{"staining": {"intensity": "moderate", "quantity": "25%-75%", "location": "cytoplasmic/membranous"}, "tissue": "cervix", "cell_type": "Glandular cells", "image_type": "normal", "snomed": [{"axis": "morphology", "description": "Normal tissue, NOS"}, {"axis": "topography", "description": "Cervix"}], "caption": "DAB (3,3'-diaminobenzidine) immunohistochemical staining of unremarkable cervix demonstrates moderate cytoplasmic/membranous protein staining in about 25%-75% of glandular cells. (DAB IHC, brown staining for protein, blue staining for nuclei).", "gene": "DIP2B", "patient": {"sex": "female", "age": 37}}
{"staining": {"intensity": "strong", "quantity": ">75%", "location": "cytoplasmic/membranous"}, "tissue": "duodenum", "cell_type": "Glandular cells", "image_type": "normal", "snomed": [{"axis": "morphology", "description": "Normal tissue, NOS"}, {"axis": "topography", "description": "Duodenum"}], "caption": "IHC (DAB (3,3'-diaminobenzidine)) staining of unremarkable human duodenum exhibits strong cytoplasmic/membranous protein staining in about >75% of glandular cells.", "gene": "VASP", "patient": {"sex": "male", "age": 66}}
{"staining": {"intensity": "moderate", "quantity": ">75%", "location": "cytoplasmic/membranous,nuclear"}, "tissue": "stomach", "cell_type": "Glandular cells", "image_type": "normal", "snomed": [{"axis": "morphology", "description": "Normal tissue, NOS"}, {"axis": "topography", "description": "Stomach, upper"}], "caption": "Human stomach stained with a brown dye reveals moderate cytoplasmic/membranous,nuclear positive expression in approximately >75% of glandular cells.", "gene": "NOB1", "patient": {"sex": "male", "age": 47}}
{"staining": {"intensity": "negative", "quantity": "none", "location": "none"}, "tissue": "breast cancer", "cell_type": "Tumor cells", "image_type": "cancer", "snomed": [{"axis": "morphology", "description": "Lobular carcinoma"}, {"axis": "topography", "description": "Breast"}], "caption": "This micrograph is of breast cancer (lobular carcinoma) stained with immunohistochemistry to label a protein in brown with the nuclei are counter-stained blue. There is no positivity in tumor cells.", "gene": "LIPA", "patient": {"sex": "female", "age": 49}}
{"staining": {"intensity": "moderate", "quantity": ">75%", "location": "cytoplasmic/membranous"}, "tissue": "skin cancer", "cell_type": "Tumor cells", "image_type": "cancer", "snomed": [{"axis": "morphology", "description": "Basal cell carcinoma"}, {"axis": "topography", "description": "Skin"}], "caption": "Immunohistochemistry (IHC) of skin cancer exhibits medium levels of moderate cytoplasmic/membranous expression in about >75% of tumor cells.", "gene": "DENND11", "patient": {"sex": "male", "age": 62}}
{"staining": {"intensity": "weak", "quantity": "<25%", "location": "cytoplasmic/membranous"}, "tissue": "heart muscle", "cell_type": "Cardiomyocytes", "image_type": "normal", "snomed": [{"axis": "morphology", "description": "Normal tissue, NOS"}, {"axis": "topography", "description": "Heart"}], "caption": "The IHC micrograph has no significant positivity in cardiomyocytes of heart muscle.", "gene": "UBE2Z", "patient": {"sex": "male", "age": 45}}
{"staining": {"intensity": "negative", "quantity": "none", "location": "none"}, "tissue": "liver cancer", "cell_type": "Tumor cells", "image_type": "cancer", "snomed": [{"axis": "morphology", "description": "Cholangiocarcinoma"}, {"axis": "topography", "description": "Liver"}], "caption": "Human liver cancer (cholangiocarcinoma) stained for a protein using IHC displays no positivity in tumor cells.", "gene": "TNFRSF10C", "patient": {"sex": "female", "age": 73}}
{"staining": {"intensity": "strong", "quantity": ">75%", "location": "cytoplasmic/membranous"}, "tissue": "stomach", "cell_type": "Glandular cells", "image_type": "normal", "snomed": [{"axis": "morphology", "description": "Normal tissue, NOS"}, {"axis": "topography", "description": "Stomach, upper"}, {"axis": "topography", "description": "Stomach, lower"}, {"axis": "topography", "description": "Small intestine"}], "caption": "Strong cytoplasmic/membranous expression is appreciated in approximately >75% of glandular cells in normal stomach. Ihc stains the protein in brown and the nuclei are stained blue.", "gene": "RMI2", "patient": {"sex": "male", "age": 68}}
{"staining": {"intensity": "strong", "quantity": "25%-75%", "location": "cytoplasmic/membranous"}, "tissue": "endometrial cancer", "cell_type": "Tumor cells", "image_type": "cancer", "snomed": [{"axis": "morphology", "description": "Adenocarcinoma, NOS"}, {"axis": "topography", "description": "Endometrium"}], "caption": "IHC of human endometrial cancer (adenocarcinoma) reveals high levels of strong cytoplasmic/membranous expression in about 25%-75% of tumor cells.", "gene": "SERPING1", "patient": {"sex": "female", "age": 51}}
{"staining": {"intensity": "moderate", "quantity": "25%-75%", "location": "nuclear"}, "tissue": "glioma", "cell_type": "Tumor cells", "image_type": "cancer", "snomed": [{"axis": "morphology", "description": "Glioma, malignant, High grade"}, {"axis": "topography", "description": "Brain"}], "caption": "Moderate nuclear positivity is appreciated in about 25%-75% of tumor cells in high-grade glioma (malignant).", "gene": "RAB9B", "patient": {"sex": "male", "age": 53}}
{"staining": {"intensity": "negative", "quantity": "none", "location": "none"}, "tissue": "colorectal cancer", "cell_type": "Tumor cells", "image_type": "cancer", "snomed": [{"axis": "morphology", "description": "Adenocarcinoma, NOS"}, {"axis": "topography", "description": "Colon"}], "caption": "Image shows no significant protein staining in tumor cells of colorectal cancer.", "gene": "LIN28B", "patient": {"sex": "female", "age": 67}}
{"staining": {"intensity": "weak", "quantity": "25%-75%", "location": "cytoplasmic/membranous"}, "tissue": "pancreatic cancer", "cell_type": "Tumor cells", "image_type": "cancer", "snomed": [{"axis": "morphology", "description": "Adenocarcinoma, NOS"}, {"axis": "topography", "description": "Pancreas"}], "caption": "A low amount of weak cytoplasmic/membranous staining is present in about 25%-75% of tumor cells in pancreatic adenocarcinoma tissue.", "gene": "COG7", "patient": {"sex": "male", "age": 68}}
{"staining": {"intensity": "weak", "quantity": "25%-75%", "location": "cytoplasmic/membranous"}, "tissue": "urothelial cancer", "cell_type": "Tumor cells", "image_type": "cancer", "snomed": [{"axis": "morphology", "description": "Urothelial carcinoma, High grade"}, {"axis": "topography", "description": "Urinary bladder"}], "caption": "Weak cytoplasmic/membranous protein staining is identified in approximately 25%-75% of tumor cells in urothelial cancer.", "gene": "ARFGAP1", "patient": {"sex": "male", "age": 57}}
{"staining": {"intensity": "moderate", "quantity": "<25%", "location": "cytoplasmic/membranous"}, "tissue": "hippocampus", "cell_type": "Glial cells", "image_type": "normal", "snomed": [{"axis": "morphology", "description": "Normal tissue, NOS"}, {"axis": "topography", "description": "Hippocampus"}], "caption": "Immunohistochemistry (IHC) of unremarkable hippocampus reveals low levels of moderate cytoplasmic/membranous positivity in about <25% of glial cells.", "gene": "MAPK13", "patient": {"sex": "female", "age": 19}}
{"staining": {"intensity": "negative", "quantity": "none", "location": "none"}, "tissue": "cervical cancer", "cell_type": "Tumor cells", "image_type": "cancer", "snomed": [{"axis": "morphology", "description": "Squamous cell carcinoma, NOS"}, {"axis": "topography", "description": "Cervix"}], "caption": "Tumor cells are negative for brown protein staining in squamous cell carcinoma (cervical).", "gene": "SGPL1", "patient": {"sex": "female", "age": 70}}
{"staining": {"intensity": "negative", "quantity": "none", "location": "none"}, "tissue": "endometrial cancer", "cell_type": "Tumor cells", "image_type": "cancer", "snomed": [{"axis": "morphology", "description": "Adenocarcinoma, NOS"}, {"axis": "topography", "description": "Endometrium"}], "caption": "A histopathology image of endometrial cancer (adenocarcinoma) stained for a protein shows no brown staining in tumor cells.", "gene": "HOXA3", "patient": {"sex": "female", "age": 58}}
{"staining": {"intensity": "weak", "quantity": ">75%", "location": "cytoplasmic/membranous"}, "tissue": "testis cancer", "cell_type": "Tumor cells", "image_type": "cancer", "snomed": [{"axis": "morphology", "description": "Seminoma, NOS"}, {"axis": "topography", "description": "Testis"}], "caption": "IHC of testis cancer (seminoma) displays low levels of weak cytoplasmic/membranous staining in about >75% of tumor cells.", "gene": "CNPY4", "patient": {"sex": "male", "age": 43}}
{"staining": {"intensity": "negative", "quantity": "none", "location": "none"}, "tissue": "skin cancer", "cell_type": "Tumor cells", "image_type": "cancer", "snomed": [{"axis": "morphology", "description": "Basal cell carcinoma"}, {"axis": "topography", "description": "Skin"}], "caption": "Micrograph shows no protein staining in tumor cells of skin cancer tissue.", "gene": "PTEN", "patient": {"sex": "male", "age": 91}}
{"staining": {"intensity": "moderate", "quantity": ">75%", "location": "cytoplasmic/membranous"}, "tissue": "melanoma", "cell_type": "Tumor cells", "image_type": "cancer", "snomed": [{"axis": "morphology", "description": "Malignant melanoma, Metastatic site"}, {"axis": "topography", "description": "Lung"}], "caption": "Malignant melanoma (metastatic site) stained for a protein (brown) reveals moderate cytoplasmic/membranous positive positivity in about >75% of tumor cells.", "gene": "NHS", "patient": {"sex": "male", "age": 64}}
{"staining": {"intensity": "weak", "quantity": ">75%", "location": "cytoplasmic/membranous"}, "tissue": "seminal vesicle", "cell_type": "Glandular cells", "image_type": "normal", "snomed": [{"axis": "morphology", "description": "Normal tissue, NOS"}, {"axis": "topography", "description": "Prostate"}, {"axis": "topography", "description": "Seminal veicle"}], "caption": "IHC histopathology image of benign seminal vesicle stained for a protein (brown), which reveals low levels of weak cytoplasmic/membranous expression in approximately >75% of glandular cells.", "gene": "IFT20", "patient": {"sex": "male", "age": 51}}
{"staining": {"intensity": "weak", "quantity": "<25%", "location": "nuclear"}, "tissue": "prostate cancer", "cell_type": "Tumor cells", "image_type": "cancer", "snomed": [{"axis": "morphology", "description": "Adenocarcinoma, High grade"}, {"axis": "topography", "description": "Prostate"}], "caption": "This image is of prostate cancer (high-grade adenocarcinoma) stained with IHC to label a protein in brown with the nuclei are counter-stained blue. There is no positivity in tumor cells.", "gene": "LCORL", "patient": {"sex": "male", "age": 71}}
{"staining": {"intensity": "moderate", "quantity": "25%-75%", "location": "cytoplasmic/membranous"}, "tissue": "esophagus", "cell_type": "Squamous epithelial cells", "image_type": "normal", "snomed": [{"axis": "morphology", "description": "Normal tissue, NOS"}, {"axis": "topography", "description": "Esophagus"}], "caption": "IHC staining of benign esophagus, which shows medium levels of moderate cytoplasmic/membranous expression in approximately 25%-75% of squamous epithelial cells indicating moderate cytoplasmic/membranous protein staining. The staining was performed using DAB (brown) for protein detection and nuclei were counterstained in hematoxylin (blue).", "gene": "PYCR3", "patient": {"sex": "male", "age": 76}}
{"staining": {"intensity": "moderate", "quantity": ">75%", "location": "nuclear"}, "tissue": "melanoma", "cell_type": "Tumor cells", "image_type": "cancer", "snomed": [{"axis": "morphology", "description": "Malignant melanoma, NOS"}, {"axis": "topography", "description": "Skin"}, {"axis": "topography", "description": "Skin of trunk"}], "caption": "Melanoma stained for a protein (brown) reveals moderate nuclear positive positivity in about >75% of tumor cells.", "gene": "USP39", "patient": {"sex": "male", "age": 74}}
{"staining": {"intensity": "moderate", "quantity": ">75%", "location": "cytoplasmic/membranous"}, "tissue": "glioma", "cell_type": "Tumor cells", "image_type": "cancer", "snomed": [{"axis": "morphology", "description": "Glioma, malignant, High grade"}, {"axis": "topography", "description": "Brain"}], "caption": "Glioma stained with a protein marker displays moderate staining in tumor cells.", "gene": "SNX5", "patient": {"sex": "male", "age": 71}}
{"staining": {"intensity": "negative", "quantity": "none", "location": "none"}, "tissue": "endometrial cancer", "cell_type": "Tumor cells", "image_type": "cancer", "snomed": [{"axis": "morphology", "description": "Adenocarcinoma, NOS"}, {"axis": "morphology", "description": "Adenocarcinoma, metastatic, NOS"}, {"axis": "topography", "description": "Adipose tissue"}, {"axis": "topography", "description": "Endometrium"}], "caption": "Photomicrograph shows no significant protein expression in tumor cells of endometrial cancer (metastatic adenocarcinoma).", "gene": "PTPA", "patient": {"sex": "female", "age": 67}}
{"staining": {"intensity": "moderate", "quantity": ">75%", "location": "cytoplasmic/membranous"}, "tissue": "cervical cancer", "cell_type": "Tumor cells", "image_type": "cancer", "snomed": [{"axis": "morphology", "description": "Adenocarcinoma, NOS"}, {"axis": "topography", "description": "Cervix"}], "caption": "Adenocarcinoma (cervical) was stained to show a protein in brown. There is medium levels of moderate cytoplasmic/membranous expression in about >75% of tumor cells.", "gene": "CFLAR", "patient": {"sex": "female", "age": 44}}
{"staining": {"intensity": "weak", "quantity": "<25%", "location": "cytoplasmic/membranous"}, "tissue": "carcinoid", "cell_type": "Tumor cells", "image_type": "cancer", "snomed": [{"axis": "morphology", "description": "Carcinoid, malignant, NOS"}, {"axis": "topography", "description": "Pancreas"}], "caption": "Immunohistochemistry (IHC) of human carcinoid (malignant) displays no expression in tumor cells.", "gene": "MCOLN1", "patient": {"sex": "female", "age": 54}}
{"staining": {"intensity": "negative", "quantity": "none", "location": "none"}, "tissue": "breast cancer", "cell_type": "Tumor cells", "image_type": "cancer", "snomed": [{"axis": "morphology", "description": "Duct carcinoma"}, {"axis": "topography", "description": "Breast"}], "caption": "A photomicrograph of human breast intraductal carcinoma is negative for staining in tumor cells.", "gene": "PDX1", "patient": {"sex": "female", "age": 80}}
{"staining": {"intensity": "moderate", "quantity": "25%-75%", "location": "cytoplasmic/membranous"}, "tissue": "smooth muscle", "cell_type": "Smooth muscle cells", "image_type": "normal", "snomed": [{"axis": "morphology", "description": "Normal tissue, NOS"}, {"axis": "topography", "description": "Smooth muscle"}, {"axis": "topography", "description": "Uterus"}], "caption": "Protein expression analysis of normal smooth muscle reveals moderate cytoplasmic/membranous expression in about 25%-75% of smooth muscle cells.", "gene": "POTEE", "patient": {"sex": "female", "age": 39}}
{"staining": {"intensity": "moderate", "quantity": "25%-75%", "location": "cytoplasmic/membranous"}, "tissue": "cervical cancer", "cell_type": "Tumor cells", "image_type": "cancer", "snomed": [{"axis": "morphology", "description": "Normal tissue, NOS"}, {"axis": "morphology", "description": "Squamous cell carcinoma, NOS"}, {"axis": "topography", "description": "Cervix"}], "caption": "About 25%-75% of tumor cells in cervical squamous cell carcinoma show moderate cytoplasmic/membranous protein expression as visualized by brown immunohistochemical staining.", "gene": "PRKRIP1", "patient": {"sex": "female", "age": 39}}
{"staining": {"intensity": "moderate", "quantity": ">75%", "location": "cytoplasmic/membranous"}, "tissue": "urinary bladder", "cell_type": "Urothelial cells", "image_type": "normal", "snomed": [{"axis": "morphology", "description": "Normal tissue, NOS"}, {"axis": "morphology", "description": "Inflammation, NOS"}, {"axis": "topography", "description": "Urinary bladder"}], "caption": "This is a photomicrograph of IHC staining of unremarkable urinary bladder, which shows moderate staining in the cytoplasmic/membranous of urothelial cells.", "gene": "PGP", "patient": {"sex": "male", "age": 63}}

--

TASK GOAL: Return all lines from the material that contain "Urinary".

EXPECTED ANSWER:
{"staining": {"intensity": "weak", "quantity": "25%-75%", "location": "cytoplasmic/membranous"}, "tissue": "urothelial cancer", "cell_type": "Tumor cells", "image_type": "cancer", "snomed": [{"axis": "morphology", "description": "Urothelial carcinoma, High grade"}, {"axis": "topography", "description": "Urinary bladder"}], "caption": "Weak cytoplasmic/membranous protein staining is identified in approximately 25%-75% of tumor cells in urothelial cancer.", "gene": "ARFGAP1", "patient": {"sex": "male", "age": 57}}
{"staining": {"intensity": "moderate", "quantity": ">75%", "location": "cytoplasmic/membranous"}, "tissue": "urinary bladder", "cell_type": "Urothelial cells", "image_type": "normal", "snomed": [{"axis": "morphology", "description": "Normal tissue, NOS"}, {"axis": "morphology", "description": "Inflammation, NOS"}, {"axis": "topography", "description": "Urinary bladder"}], "caption": "This is a photomicrograph of IHC staining of unremarkable urinary bladder, which shows moderate staining in the cytoplasmic/membranous of urothelial cells.", "gene": "PGP", "patient": {"sex": "male", "age": 63}}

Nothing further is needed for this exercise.